■ **Your instructions**: Count how many lines in the rows below contain the word "выполнению", and reply with the number only.

[Extracted page text data]
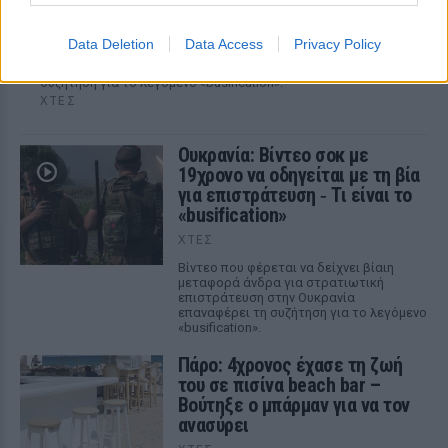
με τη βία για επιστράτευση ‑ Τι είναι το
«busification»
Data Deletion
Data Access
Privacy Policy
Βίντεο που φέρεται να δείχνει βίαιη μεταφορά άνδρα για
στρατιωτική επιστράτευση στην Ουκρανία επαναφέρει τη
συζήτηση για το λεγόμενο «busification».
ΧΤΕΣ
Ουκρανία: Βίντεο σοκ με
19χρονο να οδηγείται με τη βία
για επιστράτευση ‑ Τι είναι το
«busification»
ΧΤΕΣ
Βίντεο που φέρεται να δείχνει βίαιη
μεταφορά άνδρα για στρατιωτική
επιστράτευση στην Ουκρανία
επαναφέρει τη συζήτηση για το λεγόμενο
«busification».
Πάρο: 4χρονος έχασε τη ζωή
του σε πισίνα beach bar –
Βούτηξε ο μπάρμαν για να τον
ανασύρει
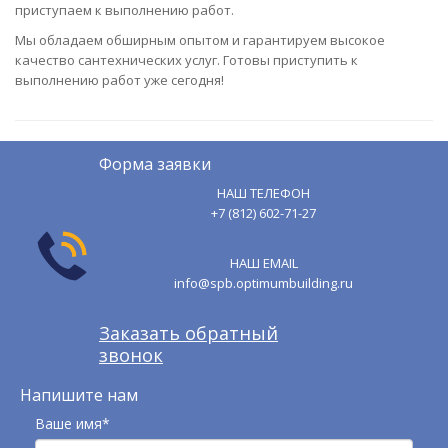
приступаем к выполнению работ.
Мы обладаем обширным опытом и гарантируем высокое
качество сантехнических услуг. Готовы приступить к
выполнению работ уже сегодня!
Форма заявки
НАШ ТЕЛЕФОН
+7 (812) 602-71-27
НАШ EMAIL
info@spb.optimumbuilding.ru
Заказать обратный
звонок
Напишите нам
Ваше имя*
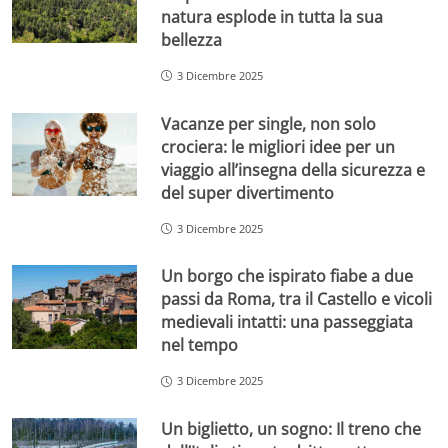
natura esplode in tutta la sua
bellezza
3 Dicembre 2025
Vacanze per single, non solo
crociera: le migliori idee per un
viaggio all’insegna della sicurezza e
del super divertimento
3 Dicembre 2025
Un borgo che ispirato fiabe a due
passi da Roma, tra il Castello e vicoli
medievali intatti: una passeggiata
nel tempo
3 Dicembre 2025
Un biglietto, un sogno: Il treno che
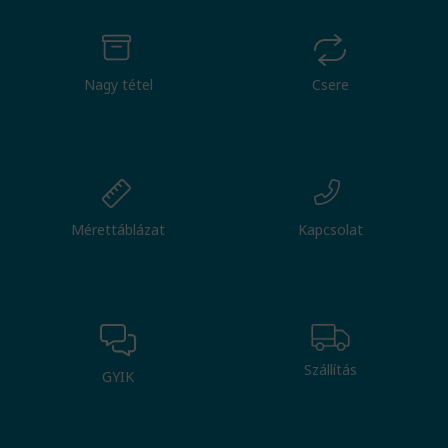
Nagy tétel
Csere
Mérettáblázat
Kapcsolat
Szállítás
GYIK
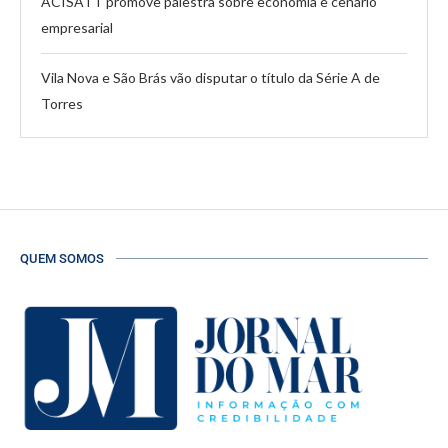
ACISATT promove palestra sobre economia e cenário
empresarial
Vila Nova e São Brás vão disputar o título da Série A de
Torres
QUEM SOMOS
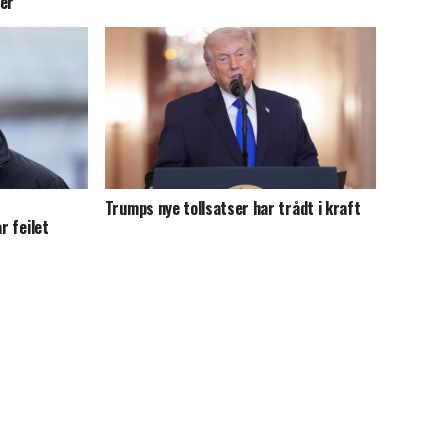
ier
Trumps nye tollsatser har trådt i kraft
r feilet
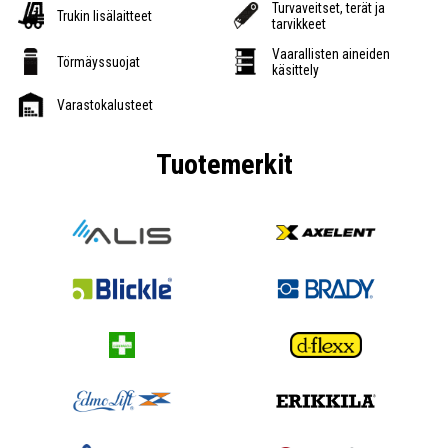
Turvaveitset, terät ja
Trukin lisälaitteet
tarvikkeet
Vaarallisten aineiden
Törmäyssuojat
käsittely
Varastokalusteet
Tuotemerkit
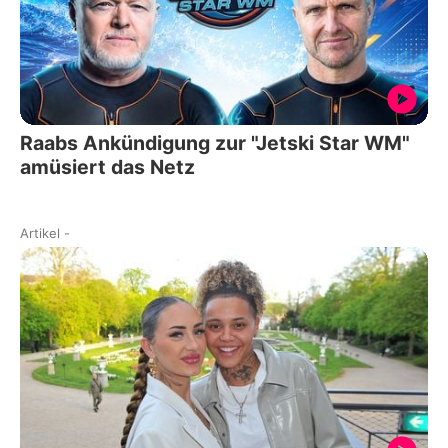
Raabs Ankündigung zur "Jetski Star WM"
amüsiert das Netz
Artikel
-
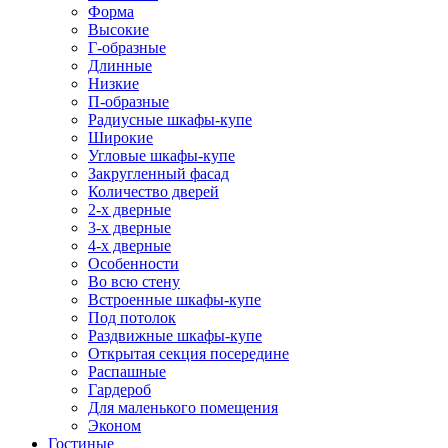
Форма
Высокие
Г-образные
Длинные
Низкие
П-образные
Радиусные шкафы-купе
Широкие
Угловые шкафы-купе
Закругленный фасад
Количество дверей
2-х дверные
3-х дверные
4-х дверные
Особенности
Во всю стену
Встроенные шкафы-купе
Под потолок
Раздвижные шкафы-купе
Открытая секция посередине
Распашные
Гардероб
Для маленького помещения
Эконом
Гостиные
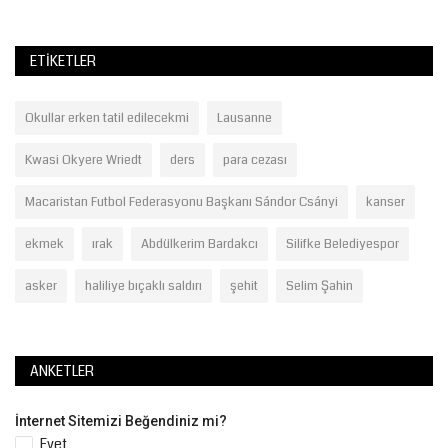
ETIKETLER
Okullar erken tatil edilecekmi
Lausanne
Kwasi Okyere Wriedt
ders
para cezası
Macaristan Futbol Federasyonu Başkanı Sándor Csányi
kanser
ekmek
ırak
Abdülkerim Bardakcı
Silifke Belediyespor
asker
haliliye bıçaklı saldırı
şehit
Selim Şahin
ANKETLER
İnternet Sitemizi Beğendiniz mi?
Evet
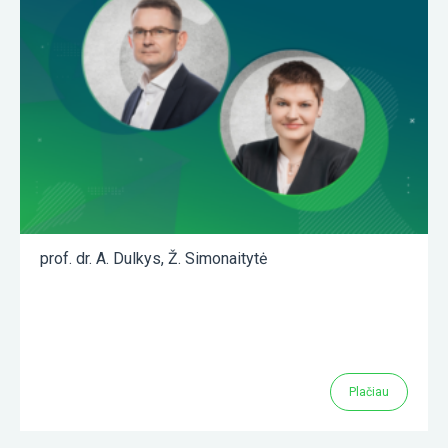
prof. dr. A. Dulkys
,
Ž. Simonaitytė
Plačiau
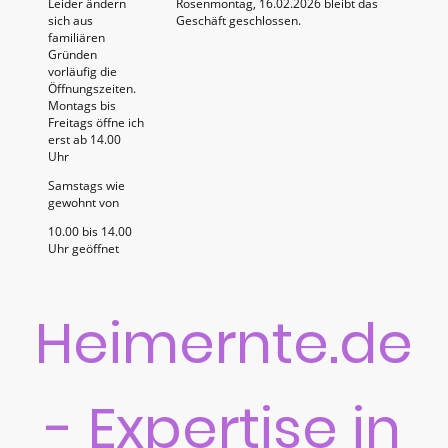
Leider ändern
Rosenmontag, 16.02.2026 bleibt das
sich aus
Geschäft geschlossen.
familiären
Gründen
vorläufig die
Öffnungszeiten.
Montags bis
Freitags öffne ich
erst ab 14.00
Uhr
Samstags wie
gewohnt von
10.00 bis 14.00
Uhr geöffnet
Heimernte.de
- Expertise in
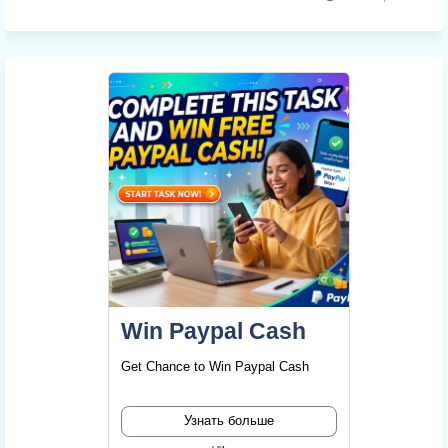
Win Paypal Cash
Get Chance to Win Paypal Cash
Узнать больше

■ **Output below**: 2